Sie können diese Liste fortsetzen, je nach dem, was Sie selbst für wichtig halten. Aber tun Sie es, halten Sie solche Besprechungen ab. Es reicht meines Erachtens, dies vielleicht halbjährlich zu tun. Ich habe es immer quartalsweise gemacht.

Laden Sie rechtzeitig Ihre Führungskräfte schriftlich ein (per e-mail).

Und noch eines ist wichtig: Erstellen Sie in jedem Fall eine Protokoll der Führungskreissitzung. Keine großen Romane verfassen! Im Protokoll muss lediglich in Stichpunkten vermerkt sein:

• Zeit, Ort der Besprechung
• Teilnehmer
• Thema
• Beschluss, Ergebnis
• Verantwortlich für Ausführung ist .......
• Zeitpunkt der Ausführung, bis wann zu erledigen
• Checktermin

Sie können sich dafür ein Formular machen mit entsprechenden Spalten; das erleichtert die Arbeit und ist übersichtlich.
Alle Teilnehmer bekommen das Protokoll und bei der nächsten Sitzung wird als erstes besprochen, ob alles erledigt wurde und wenn nein, was waren die Gründe dafür und wie geht es weiter.

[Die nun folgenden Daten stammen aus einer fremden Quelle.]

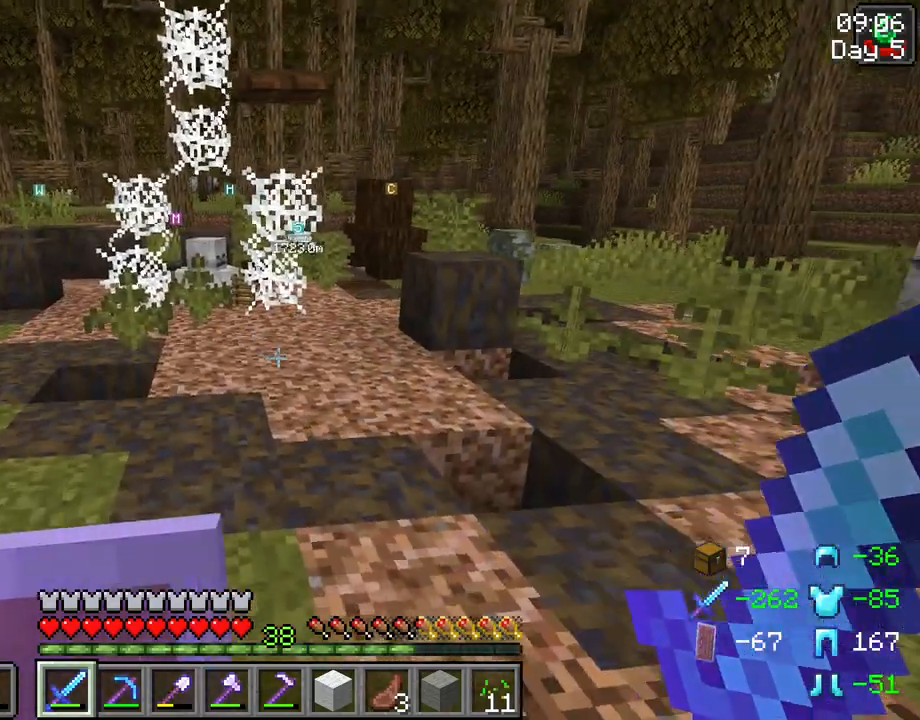
Gameplay with keyboard and mouse; each line is a JSON object with the keys and mouse buttons held at the frame after it. "events" lists presses ("down") and releases ("up") of "1", "2", "3", "4", "5", "a", "alt", "c", "caps_lock", "ctrl", "d", "e", "f", "g", "q", "r", "s", "shift", "space", "t", "tab", "v", "w", "x", "z", "mouse_left", "mouse_wheel" and "mouse_right" between this image and that frame as [ms after this image, input, new state], when the widget could be followed in between. "mouse_left", "mouse_wheel", "mouse_right" = the "left", "wheel", "right" buttons of the "mouse" list. No other keys are recorded. Fast repeated clicks can show as one long hold. "wheel" means that the mouse wheel is clicked or scrolled. Not read: mouse_move.
{"keys": ["w"], "mouse": [], "events": []}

Damit bekommen Sie eine Kontinuität in die Umsetzung Ihrer Gedanken und Beschlüsse, stellen sicher, dass die Sitzungen ernst genommen werden, kein Bla-bla entsteht und vermeiden, dass sich Teilnehmer über die Notwendigkeit der Sitzungen beschweren („..kommt doch nichts raus...“).

Eine alte Weisheit: "Erst wurde es erdacht, dann wurde es gemacht".

Nutzen Sie diese Erkenntnis zum Wohle Ihres Unternehmens.